How do I determine if a variant is eligible for the Ophthalmology VTP?
GeneDx considers requests for the Ophthalmology VTP for any individual found to have a VUS identified by a GeneDx Ophthalmology panel or single gene test. These studies will be performed at no additional charge for select and pre-approved family members who meet certain criteria and for whom appropriate clinical information is provided. Please note that GeneDx requires specific clinical documentation to ensure the most informative family members are tested. GeneDx will make the final determinations for VTP in its sole discretion.
GeneDx will test up to two affected family members at no charge through the Ophthalmology VTP. If the family history is completely negative, then testing of both parents is available at no additional charge to determine if the variant has occurred de novo.

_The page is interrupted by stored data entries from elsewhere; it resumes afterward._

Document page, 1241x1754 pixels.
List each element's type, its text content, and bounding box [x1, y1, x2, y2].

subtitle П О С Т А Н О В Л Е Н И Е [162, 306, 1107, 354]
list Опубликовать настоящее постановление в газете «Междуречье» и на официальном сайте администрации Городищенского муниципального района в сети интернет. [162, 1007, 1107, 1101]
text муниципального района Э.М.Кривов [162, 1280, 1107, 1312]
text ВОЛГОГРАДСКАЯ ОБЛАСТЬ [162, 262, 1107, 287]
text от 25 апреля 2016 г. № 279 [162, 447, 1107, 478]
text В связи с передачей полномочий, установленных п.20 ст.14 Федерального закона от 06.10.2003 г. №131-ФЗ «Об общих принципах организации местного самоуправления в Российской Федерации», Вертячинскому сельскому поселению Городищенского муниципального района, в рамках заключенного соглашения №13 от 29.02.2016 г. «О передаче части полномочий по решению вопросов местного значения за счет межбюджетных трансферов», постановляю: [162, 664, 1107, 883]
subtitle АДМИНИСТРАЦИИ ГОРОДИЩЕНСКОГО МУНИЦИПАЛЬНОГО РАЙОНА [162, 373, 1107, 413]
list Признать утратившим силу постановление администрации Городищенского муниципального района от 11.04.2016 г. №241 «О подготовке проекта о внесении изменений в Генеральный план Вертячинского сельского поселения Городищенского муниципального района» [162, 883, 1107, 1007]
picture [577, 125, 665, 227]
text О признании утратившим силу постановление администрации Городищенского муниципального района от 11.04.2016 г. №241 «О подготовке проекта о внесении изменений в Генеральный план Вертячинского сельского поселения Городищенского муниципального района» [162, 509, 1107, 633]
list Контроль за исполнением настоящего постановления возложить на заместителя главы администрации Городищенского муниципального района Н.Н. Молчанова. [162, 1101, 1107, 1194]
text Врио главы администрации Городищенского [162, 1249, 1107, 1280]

Application process for the Ophthalmology VTP:
Please fax a detailed pedigree and any relevant clinical information/evaluations to the GeneDx Ophthalmology genetic counselors at 301-519-2892, email firstname.lastname@example.org, or call 301-519-2100 and ask to speak with a genetic counselor. Please be sure to indicate that you are submitting the information for VTP consideration, and include the name and/or GeneDx accession number of the proband.
Our team will review the case and will determine if there are informative family members appropriate for evaluation through the VTP. Cases are typically reviewed within a few days, but please allow up to 3 weeks after receipt of the application for a reply.
Please note that in order to qualify for the Ophthalmology VTP, we require detailed clinical records and may require documentation of specific studies, such as a comprehensive evaluation by an ophthalmologist or an electroretinogram (ERG), even on at-risk family members who are clinically asymptomatic. Because the clinical information is being used to assess segregation of a variant with disease in the family, detailed clinical records and the submission of a pedigree or family history information are required.
A member of our team will contact the ordering provider or genetic counselor after the case has been reviewed to let him/her know if the family has been accepted in the VTP. If we are extending an offer for family member variant testing at no additional charge, we will discuss logistics of sample submission at that time.
Reasons why a family might not be accepted into the Ophthalmology VTP:
There are no informative family members available for testing.
The variant is present with an allele frequency that is higher than expected for a pathogenic variant based on the prevalence of the disease in the population and on genetic heterogeneity, so familial segregation studies will not be informative.
The variant is in a gene that does not correspond to the disease phenotype in the family.
In certain circumstances, it may be more informative to perform more comprehensive diagnostic genetic testing in affected family member(s) instead of targeted testing of one or more unaffected relatives for a VUS.
Variant studies for the evaluation of a single VUS in a gene associated with an autosomal recessive disorder are rarely informative. Therefore, these requests are typically denied.
Revising the classification of variants of uncertain significance takes a great deal of data and information from multiple sources. Therefore, there is no guarantee that participation in the Variant Testing Program will lead to an updated classification of a VUS based on information from a single family, although cumulative data collected from multiple families over time may lead to a more definitive classification for a variant.